● **Work task**
Copy out each line of the listing below in which the string "depth" occurs.

——

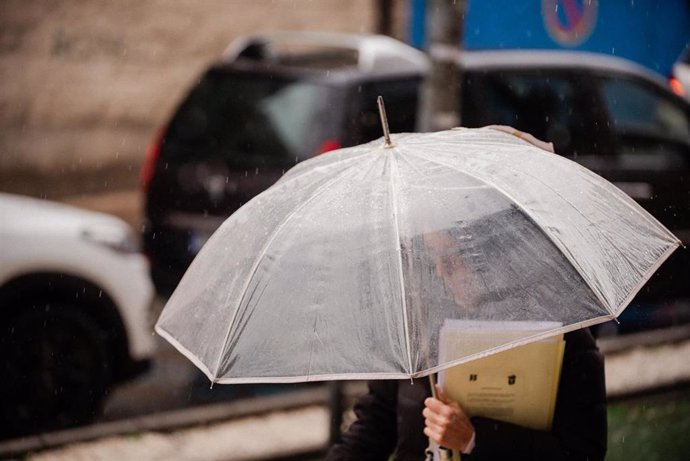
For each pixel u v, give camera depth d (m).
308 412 7.83
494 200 3.22
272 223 3.32
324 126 9.05
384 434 3.97
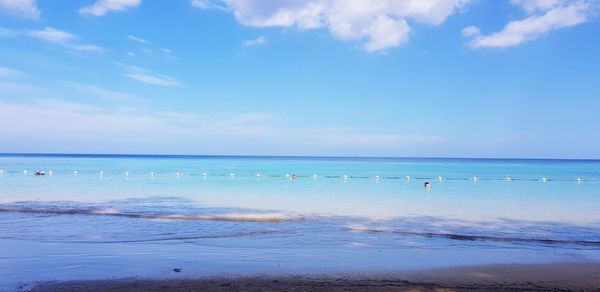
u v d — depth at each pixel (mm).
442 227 17094
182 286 9180
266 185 42062
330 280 9742
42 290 8867
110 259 11430
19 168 78562
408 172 74875
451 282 9727
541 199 28703
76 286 9133
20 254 11914
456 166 113062
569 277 10164
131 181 46531
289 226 16812
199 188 37344
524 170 85562
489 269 10789
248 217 18984
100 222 17344
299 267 10844
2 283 9312
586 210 22828
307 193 33094
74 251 12312
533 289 9297
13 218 18219
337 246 13359
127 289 8961
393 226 17188
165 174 63281
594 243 14156
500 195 31969
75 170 73000
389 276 10109
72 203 24500
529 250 13000
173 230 15758
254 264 11062
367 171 78812
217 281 9547
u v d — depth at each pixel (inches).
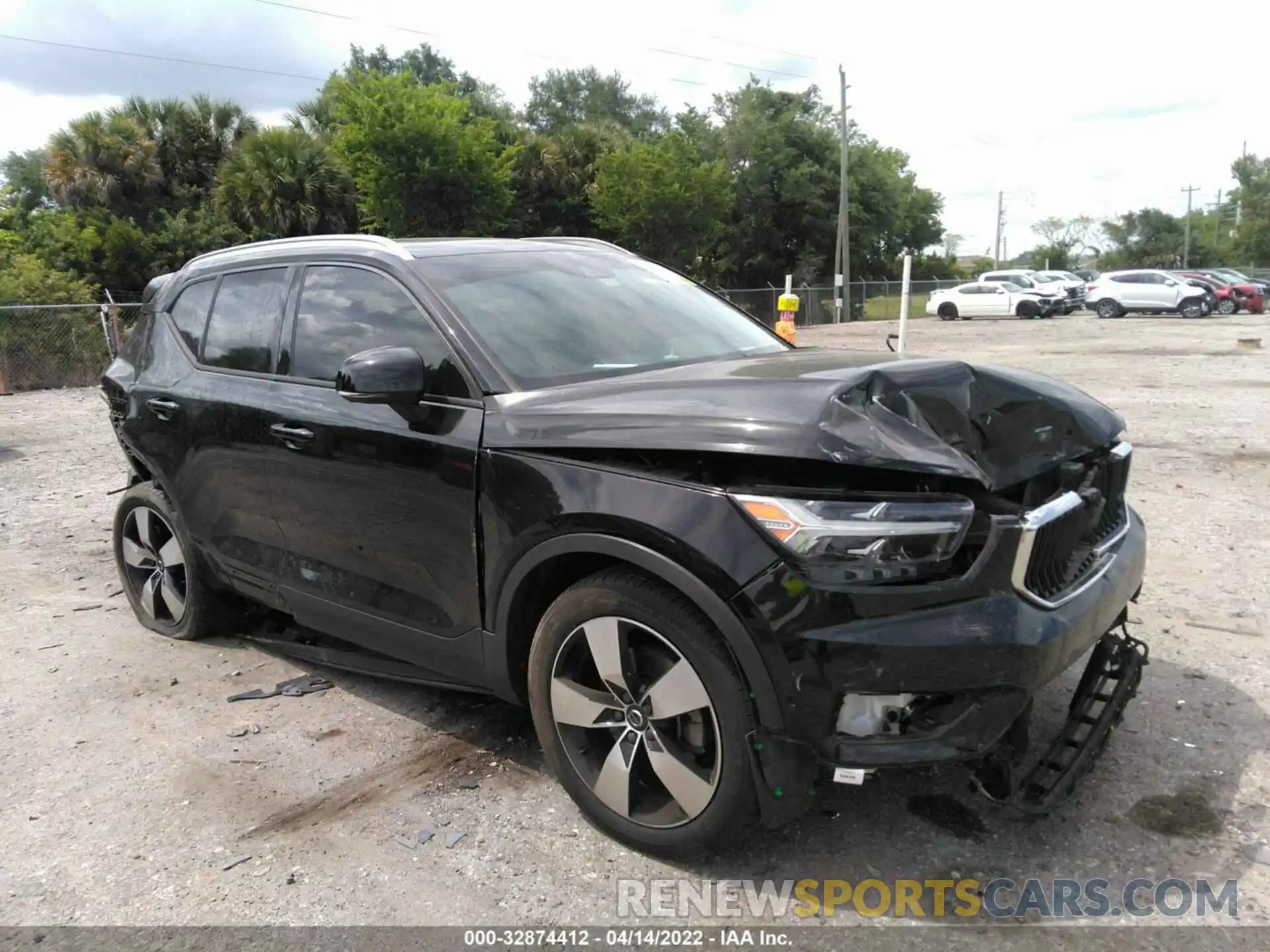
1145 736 131.6
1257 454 320.5
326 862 111.0
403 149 1143.6
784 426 92.7
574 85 2632.9
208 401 156.0
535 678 113.6
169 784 129.7
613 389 113.8
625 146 1493.6
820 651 90.2
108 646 181.2
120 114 1227.2
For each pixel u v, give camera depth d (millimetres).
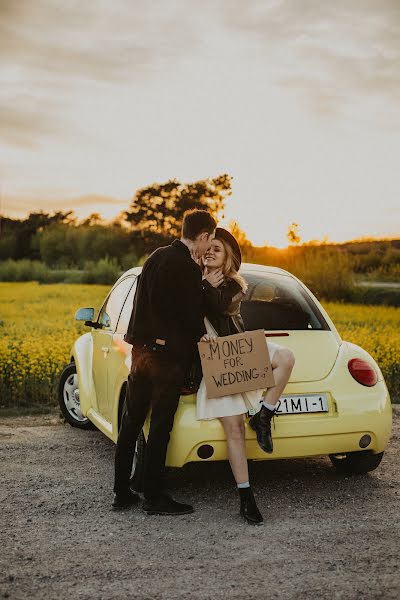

——

● **Exercise result**
For each pixel u v, give camera depth d (m).
u v d — depth at each pixel (mm).
u v d — depth at each pixel (inches).
For each pixel u v, give camera depth d (millimetres).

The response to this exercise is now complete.